**Your objective:** Reproduce every record exactly as given.

(Items from a data source)
::::::::
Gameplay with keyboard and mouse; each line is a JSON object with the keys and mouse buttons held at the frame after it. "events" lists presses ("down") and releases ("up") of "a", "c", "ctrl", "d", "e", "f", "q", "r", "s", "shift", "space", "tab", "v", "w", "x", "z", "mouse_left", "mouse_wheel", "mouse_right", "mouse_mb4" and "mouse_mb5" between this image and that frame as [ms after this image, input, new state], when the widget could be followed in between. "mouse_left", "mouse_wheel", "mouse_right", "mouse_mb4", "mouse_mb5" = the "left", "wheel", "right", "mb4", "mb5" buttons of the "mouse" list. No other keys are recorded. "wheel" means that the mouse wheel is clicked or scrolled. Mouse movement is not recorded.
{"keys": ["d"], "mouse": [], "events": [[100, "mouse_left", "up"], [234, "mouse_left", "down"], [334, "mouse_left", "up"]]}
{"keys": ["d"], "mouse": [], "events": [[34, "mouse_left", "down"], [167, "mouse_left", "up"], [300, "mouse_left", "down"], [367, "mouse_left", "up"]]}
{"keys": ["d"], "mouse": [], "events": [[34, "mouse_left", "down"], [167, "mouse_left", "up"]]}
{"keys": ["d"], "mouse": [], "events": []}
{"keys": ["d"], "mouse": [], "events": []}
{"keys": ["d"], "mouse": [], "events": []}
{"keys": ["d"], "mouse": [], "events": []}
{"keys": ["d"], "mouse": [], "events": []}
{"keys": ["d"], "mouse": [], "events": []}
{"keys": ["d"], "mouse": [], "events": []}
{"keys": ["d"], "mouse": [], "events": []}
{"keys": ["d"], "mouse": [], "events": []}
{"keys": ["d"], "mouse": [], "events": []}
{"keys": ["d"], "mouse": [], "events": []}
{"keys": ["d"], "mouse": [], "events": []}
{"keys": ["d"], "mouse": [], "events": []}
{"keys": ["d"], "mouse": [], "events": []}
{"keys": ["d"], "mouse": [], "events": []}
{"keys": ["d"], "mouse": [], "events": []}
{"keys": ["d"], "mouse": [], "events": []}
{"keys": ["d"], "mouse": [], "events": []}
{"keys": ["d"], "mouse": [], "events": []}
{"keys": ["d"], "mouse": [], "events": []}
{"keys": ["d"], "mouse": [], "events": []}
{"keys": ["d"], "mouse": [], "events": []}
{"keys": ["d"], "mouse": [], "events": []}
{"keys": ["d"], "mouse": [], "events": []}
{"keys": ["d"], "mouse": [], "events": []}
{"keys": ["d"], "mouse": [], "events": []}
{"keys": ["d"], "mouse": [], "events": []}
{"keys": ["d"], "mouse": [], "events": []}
::::::::
**Exercise output:**
Gameplay with keyboard and mouse; each line is a JSON object with the keys and mouse buttons held at the frame after it. "events" lists presses ("down") and releases ("up") of "a", "c", "ctrl", "d", "e", "f", "q", "r", "s", "shift", "space", "tab", "v", "w", "x", "z", "mouse_left", "mouse_wheel", "mouse_right", "mouse_mb4" and "mouse_mb5" between this image and that frame as [ms after this image, input, new state], when the widget could be followed in between. "mouse_left", "mouse_wheel", "mouse_right", "mouse_mb4", "mouse_mb5" = the "left", "wheel", "right", "mb4", "mb5" buttons of the "mouse" list. No other keys are recorded. "wheel" means that the mouse wheel is clicked or scrolled. Mouse movement is not recorded.
{"keys": ["d"], "mouse": [], "events": [[100, "mouse_left", "up"], [234, "mouse_left", "down"], [334, "mouse_left", "up"]]}
{"keys": ["d"], "mouse": [], "events": [[34, "mouse_left", "down"], [167, "mouse_left", "up"], [300, "mouse_left", "down"], [367, "mouse_left", "up"]]}
{"keys": ["d"], "mouse": [], "events": [[34, "mouse_left", "down"], [167, "mouse_left", "up"]]}
{"keys": ["d"], "mouse": [], "events": []}
{"keys": ["d"], "mouse": [], "events": []}
{"keys": ["d"], "mouse": [], "events": []}
{"keys": ["d"], "mouse": [], "events": []}
{"keys": ["d"], "mouse": [], "events": []}
{"keys": ["d"], "mouse": [], "events": []}
{"keys": ["d"], "mouse": [], "events": []}
{"keys": ["d"], "mouse": [], "events": []}
{"keys": ["d"], "mouse": [], "events": []}
{"keys": ["d"], "mouse": [], "events": []}
{"keys": ["d"], "mouse": [], "events": []}
{"keys": ["d"], "mouse": [], "events": []}
{"keys": ["d"], "mouse": [], "events": []}
{"keys": ["d"], "mouse": [], "events": []}
{"keys": ["d"], "mouse": [], "events": []}
{"keys": ["d"], "mouse": [], "events": []}
{"keys": ["d"], "mouse": [], "events": []}
{"keys": ["d"], "mouse": [], "events": []}
{"keys": ["d"], "mouse": [], "events": []}
{"keys": ["d"], "mouse": [], "events": []}
{"keys": ["d"], "mouse": [], "events": []}
{"keys": ["d"], "mouse": [], "events": []}
{"keys": ["d"], "mouse": [], "events": []}
{"keys": ["d"], "mouse": [], "events": []}
{"keys": ["d"], "mouse": [], "events": []}
{"keys": ["d"], "mouse": [], "events": []}
{"keys": ["d"], "mouse": [], "events": []}
{"keys": ["d"], "mouse": [], "events": []}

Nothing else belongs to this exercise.